* Landmark coordinate records
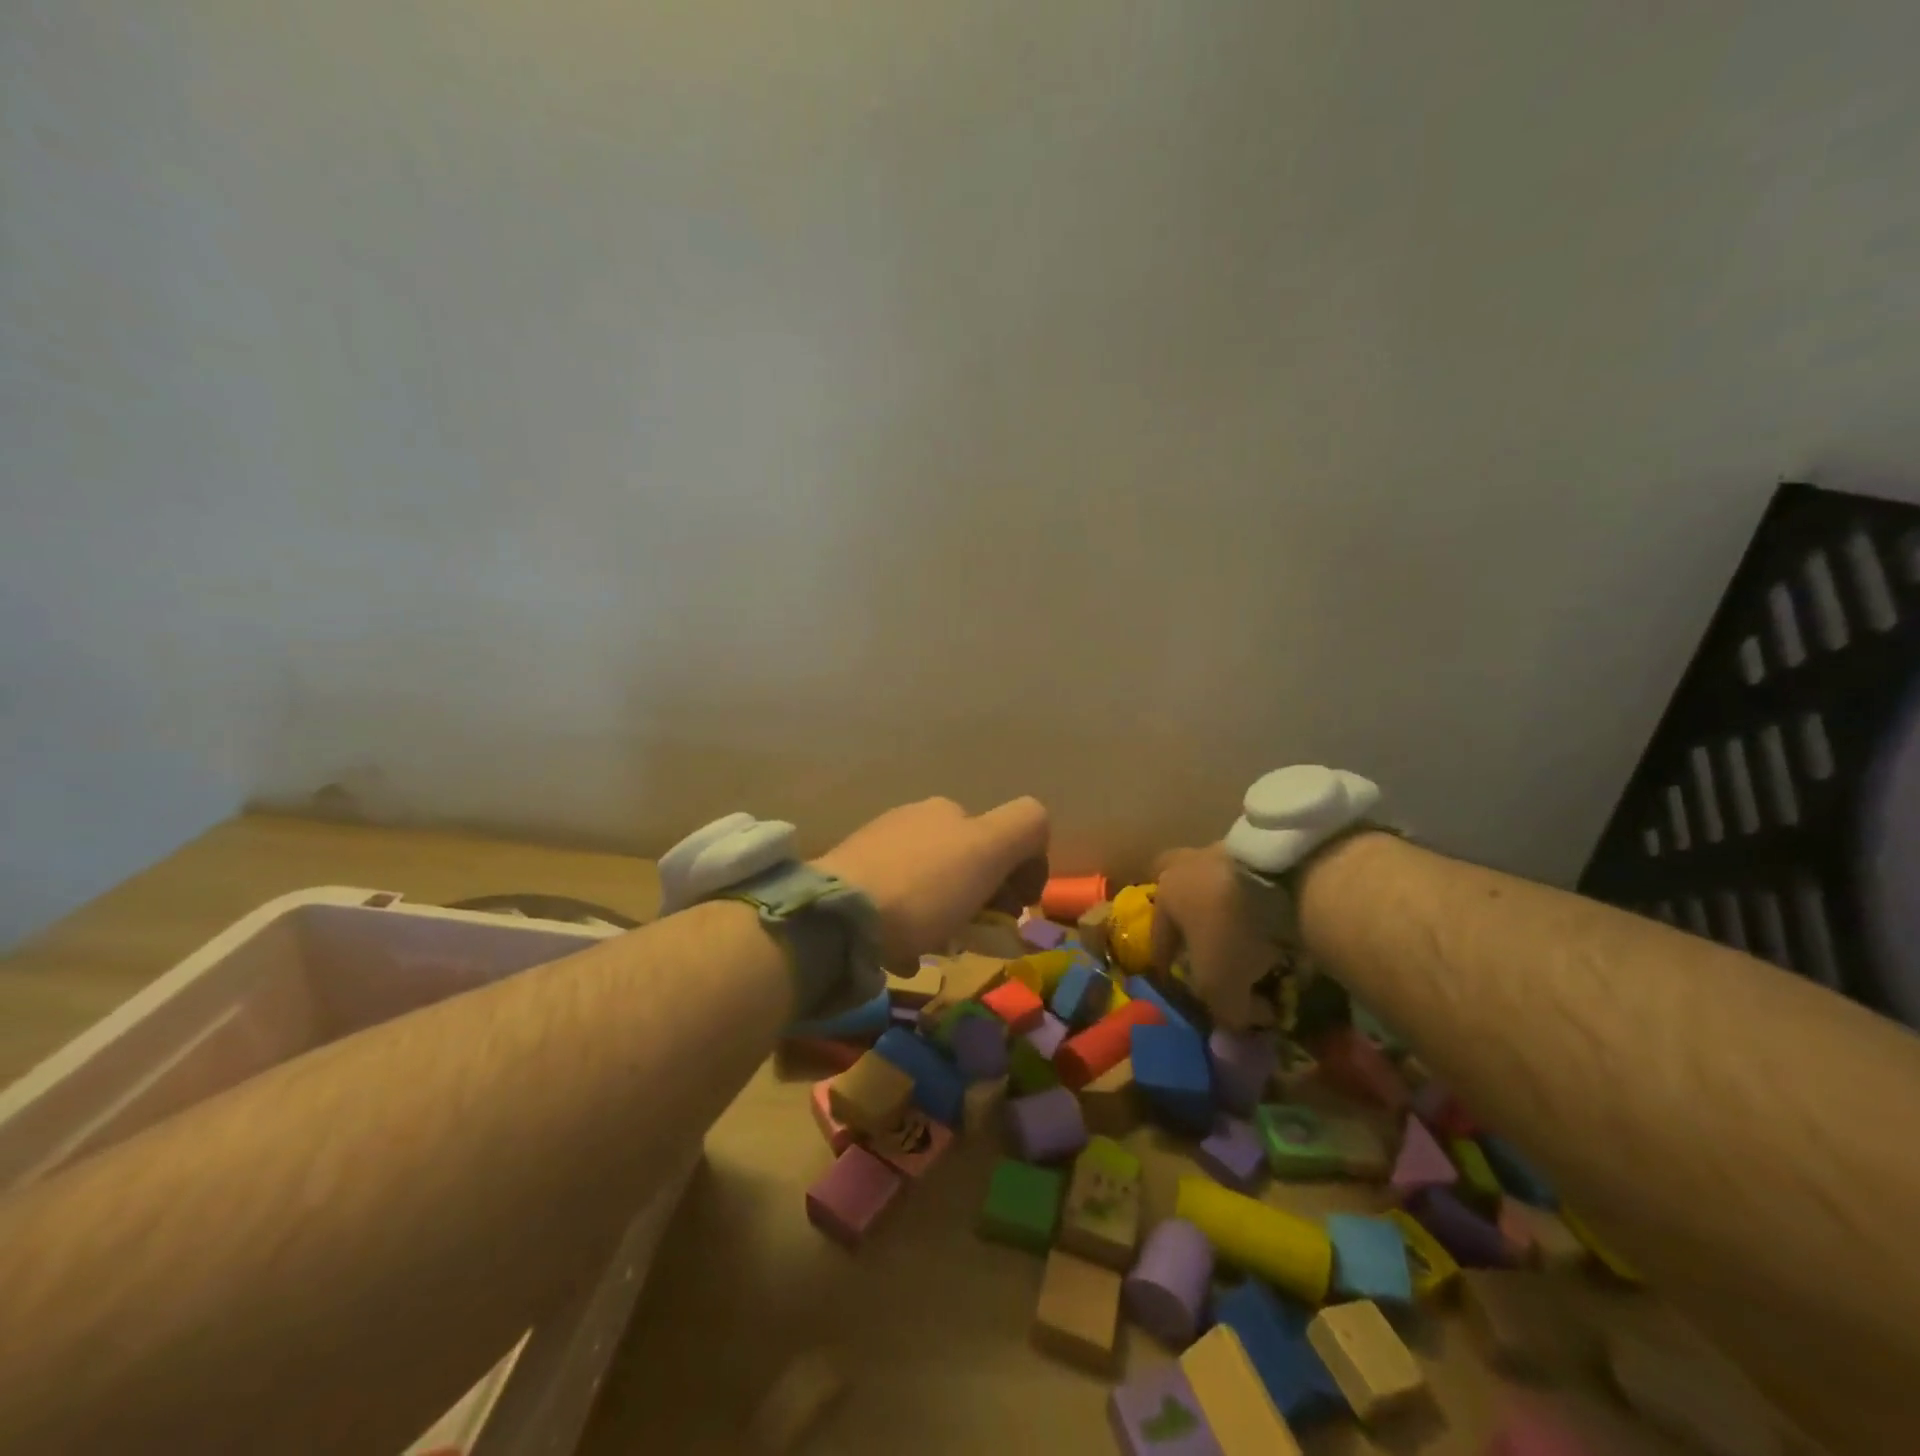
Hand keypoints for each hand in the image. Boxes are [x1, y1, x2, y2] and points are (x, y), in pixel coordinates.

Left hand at [814, 797, 1049, 966]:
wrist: (837, 917)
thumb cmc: (923, 887)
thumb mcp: (988, 849)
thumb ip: (1026, 827)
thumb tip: (1034, 840)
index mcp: (948, 810)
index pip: (1005, 835)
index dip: (1021, 873)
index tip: (1015, 914)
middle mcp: (912, 820)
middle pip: (968, 861)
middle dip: (983, 896)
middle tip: (978, 935)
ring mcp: (877, 849)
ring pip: (933, 884)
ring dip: (947, 915)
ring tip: (937, 948)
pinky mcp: (851, 882)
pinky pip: (898, 904)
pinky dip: (911, 927)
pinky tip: (902, 951)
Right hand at [1151, 843, 1275, 1031]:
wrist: (1283, 874)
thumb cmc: (1231, 928)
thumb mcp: (1220, 984)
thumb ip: (1224, 1011)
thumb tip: (1241, 1021)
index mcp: (1165, 895)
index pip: (1160, 940)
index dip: (1169, 970)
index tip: (1180, 988)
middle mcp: (1186, 868)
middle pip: (1186, 905)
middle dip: (1197, 931)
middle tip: (1213, 955)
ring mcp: (1224, 853)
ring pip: (1222, 894)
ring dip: (1235, 920)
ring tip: (1259, 949)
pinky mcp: (1260, 849)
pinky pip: (1258, 889)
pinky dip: (1267, 912)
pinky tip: (1285, 933)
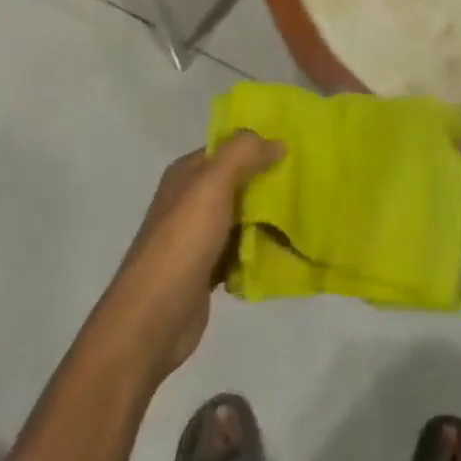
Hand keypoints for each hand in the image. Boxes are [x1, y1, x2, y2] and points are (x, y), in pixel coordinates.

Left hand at [98, 131, 282, 383]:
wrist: (152, 319)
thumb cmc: (182, 242)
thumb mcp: (212, 185)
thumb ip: (242, 154)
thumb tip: (276, 141)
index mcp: (187, 174)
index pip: (228, 148)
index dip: (259, 145)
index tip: (296, 148)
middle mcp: (190, 200)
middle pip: (238, 182)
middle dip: (269, 182)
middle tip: (308, 183)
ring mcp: (197, 237)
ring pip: (242, 218)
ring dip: (268, 218)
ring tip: (306, 215)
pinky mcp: (206, 269)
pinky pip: (240, 251)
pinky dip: (259, 250)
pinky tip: (286, 251)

* Work instructions
Print the records word for word and exclude any picture they hold.

* Problem solution
Hand keypoints for each hand in the image. Boxes are [x1, y1, x2, y2] and points are (x, y), in pixel coordinates.

Left hand at [814, 797, 1049, 966]:
wrist: (837, 917)
thumb cmc: (923, 887)
thumb mcp: (988, 849)
thumb ip: (1026, 827)
thumb tip: (1034, 840)
index mcp: (948, 810)
index pip: (1005, 835)
index dip: (1021, 873)
index tip: (1015, 914)
middle mcp: (912, 820)
middle pip: (968, 861)
middle dip: (983, 896)
middle tip: (978, 935)
ring mcp: (877, 849)
ring pip: (933, 884)
ring dip: (947, 915)
ring tip: (937, 948)
pinky mcp: (851, 882)
pinky pip: (898, 904)
pinky dip: (911, 927)
pinky tip: (902, 951)
Right hand at [1151, 843, 1275, 1031]:
wrist: (1283, 874)
thumb cmc: (1231, 928)
thumb mcp: (1220, 984)
thumb ip: (1224, 1011)
thumb tip: (1241, 1021)
index mcp: (1165, 895)
index pip: (1160, 940)
index dip: (1169, 970)
index tip: (1180, 988)
middle mcp: (1186, 868)
middle pip: (1186, 905)
middle dip: (1197, 931)
middle tip: (1213, 955)
ring mcp: (1224, 853)
ring pip: (1222, 894)
ring dip: (1235, 920)
ring tip: (1259, 949)
pinky mcp: (1260, 849)
pinky pip: (1258, 889)
pinky dip: (1267, 912)
pinky tip: (1285, 933)
Hand keypoints for each hand in the image. Boxes are [x1, y1, x2, y2] and points are (x, y), in pixel coordinates.

Left hand at [98, 131, 282, 383]:
wrist: (152, 319)
thumb cmc: (182, 242)
thumb mcp: (212, 185)
thumb ip: (242, 154)
thumb tip: (276, 141)
index mcp: (187, 174)
index pip: (228, 148)
index dip: (259, 145)
index tip: (296, 148)
middle mcp: (190, 200)
middle pip: (238, 182)
middle dip: (269, 182)
middle tip: (308, 183)
ring mcp: (197, 237)
ring pip: (242, 218)
ring dip: (268, 218)
ring tip: (306, 215)
pinky mcp: (206, 269)
pinky pip: (240, 251)
pinky dip: (259, 250)
pinky tip: (286, 251)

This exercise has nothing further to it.